Young children stuck infront of video games and with access to social media. Know a little boy who was lovely. Now reclusive and disregulated. He games as soon as he gets home from school. Father plays violent video games.

moved DC from primary school. Was in a large class. Boy with SEN had a smartphone and would copy fight/‘kill’ moves in the breaks and completely disrupt the lessons. DS is strong and sporty, but the situation was dangerous as well as education suffering. The kid with SEN and limited support was obviously being failed massively too.

DS was ill recently and I let him watch tv a lot. Had fairly free access for a few days as we were all down with flu. Paying for it this week with rudeness and have gone back to very restrictive access (I don’t want none as he needs to watch a bit of the same things his peers do). Major hysterics for an hour, but now he is happier and more relaxed and playing.

apologies for English. Not first language

in a decade I think we will be more aware of the damage from screen use and be horrified.

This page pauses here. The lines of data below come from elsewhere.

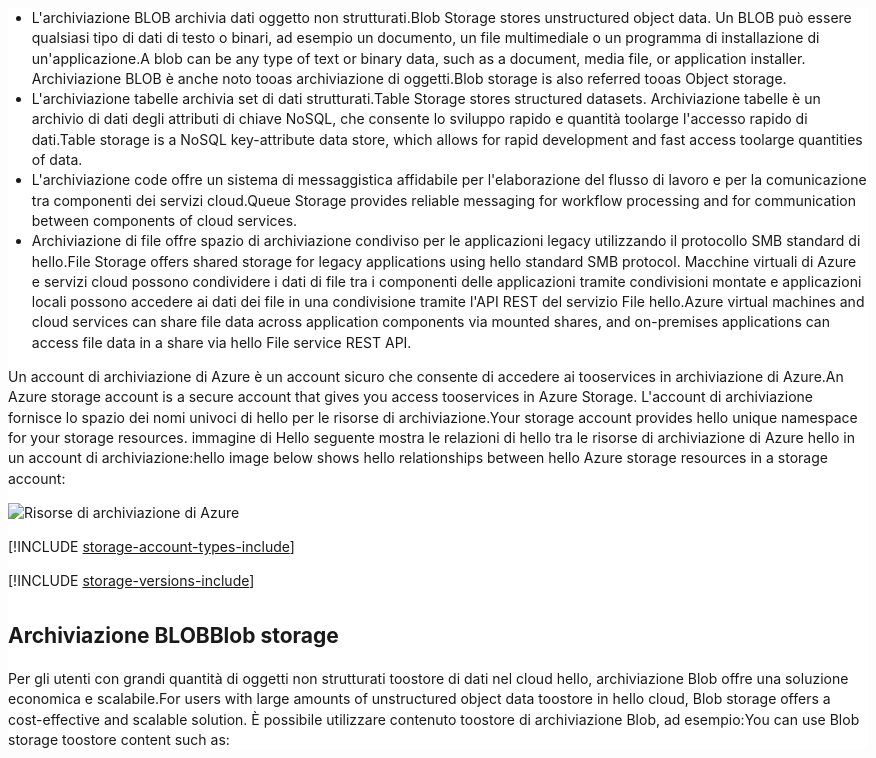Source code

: * <span data-ttu-id="36db1-135">L'archiviazione BLOB archivia dati oggetto non strutturati.</span><span class="sxs-lookup"><span data-stu-id="36db1-135">Blob Storage stores unstructured object data.</span></span> <span data-ttu-id="36db1-136">Un BLOB può essere qualsiasi tipo di dati di testo o binari, ad esempio un documento, un file multimediale o un programma di installazione di un'applicazione.</span><span class="sxs-lookup"><span data-stu-id="36db1-136">A blob can be any type of text or binary data, such as a document, media file, or application installer.</span></span> <span data-ttu-id="36db1-137">Archiviazione BLOB è anche noto tooas archiviazione di oggetti.</span><span class="sxs-lookup"><span data-stu-id="36db1-137">Blob storage is also referred tooas Object storage.</span></span>
* <span data-ttu-id="36db1-138">L'archiviazione tabelle archivia set di dati strutturati.</span><span class="sxs-lookup"><span data-stu-id="36db1-138">Table Storage stores structured datasets.</span></span> <span data-ttu-id="36db1-139">Archiviazione tabelle è un archivio di dati degli attributi di chiave NoSQL, che consente lo sviluppo rapido e quantità toolarge l'accesso rapido di dati.</span><span class="sxs-lookup"><span data-stu-id="36db1-139">Table storage is a NoSQL key-attribute data store, which allows for rapid development and fast access toolarge quantities of data.</span></span>
* <span data-ttu-id="36db1-140">L'archiviazione code offre un sistema di messaggistica affidabile per l'elaborazione del flusso di lavoro e per la comunicazione tra componenti dei servizi cloud.</span><span class="sxs-lookup"><span data-stu-id="36db1-140">Queue Storage provides reliable messaging for workflow processing and for communication between components of cloud services.</span></span>
* <span data-ttu-id="36db1-141">Archiviazione di file offre spazio di archiviazione condiviso per le applicazioni legacy utilizzando il protocollo SMB standard di hello.</span><span class="sxs-lookup"><span data-stu-id="36db1-141">File Storage offers shared storage for legacy applications using hello standard SMB protocol.</span></span> <span data-ttu-id="36db1-142">Macchine virtuali di Azure e servizi cloud possono condividere i dati di file tra i componenti delle applicazioni tramite condivisioni montate e applicazioni locali possono accedere ai dati dei file in una condivisione tramite l'API REST del servizio File hello.</span><span class="sxs-lookup"><span data-stu-id="36db1-142">Azure virtual machines and cloud services can share file data across application components via mounted shares, and on-premises applications can access file data in a share via hello File service REST API.</span></span>

<span data-ttu-id="36db1-143">Un account di archiviazione di Azure è un account sicuro che consente di accedere ai tooservices in archiviazione di Azure.</span><span class="sxs-lookup"><span data-stu-id="36db1-143">An Azure storage account is a secure account that gives you access tooservices in Azure Storage.</span></span> <span data-ttu-id="36db1-144">L'account di archiviazione fornisce lo spazio dei nomi univoci di hello per le risorse di archiviazione.</span><span class="sxs-lookup"><span data-stu-id="36db1-144">Your storage account provides hello unique namespace for your storage resources.</span></span> <span data-ttu-id="36db1-145">immagine di Hello seguente mostra le relazioni di hello tra le risorse di archiviazione di Azure hello in un account di archiviazione:</span><span class="sxs-lookup"><span data-stu-id="36db1-145">hello image below shows hello relationships between hello Azure storage resources in a storage account:</span></span>

![Risorse di archiviazione di Azure](./media/storage-introduction/storage-concepts.png)

[!INCLUDE [storage-account-types-include](../../includes/storage-account-types-include.md)]

[!INCLUDE [storage-versions-include](../../includes/storage-versions-include.md)]

## <a name="blob-storage"></a><span data-ttu-id="36db1-147">Archiviazione BLOB</span><span class="sxs-lookup"><span data-stu-id="36db1-147">Blob storage</span></span>
<span data-ttu-id="36db1-148">Per gli utenti con grandi quantità di oggetti non strutturati toostore di dati nel cloud hello, archiviazione Blob offre una soluzione economica e scalabile.</span><span class="sxs-lookup"><span data-stu-id="36db1-148">For users with large amounts of unstructured object data toostore in hello cloud, Blob storage offers a cost-effective and scalable solution.</span></span> <span data-ttu-id="36db1-149">È possibile utilizzare contenuto toostore di archiviazione Blob, ad esempio:</span><span class="sxs-lookup"><span data-stu-id="36db1-149">You can use Blob storage toostore content such as:</span></span>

Germanymunch · 04/02/2025 09:07

I'm very suspicious of threads bashing "gentle parenting" as the opposing is smacking and authoritarian parenting, which has been shown to increase the likelihood of having violent and aggressive children. Often posters on these threads sound like they bashed their kids about and that taught them right from wrong, which is clearly not how it works either.

lifeturnsonadime · 04/02/2025 09:07

What I'm seeing here is problems with inclusion. So many kids not having their needs met in mainstream schools. Then being blamed for it.

Successive governments have failed neurodiverse children.

TwentySecondsLeft · 04/02/2025 09:07

@Germanymunch

I’d reword that to ‘adults who don’t monitor theirs children’s screen time are fostering an environment where a child can become violent and aggressive’.

Similarly DS is inattentive to : the environment we are providing is causing DS to become inattentive.

Very, very important difference in the wording there.

MeowCatPleaseMeowBack · 04/02/2025 09:08

lifeturnsonadime · 04/02/2025 09:04

I didn't see the thread but yes, no parent wants their child to walk about with matted hair then posts for help on Mumsnet!

Their mistake was posting on AIBU, it's a cess pit of abelism.

If they'd posted on the SEN boards they'd likely have had more helpful responses.

I'll turn this back on you why jump to lazy parenting?

Utterly ridiculous. Stop diagnosing random children.